There is also a confusion about global public goods on health (GPGH), thinking that they should be financed through ODA and seeing them primarily as the object of the efforts of development partners. GPGH imply mechanisms, products and services that should have collective ownership and financing as well as multilateral governance. They should therefore be funded as direct contributions from national health authorities to common regional or global platforms, not through ODA budgets.
Finally, the implications of recent events and trends need to be addressed: the withdrawal of the United States from the WHO, the major U.S. ODA cuts, and the US bilateral health agreements with individual countries outside the multilateral framework of the WHO, the IHR, and the Pandemic Treaty.
Having said that, these are some possible ways of advancing the agenda of reform of the GHA:
1) The WHO process must be a well-defined one, building a clear framework of reference for multilaterally agreeing on the essential functions of the GHS, which must be the prerequisite of any approach to reform the GHA.

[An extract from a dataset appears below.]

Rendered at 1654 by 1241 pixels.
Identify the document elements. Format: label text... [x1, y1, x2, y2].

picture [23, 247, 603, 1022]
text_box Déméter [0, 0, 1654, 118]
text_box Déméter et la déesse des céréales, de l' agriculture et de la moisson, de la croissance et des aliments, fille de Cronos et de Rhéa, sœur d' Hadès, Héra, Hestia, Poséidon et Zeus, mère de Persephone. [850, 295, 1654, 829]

2) An objective mapping of the global health initiatives (GHI) must be carried out, in relation to the essential functions of the GHS that must be undertaken in the future.
3) An inventory of the myriads of existing structures that make up this GHA is not enough. It is necessary to build a powerful analysis of the relevance, redundancy, efficiency and effectiveness of the current GHA.
4) The process should not be a lengthy one. A document written by the WHO Secretariat alone is not enough. Neither is the creation of an intergovernmental working group which would embark on endless discussions. A process must be created with participation of the Member States, with legitimacy and representativeness and with the appropriate expertise to carry out the task.
5) The most effective mechanism would be to create an independent panel of experts, with a small secretariat, convened jointly by the Secretary-General of the U.N. and the Director-General of the WHO, to produce a thorough and action-oriented report to be discussed by the 160th E.B. and the subsequent WHA in 2027.
6) A special effort should be made to foster convergence of the several initiatives on reforms of the GHS and the GHA that are underway. It is not a question of merging them but rather of ensuring that they do not become parallel and contradictory processes that end up undermining the process or bypassing the multilateral nature of the exercise.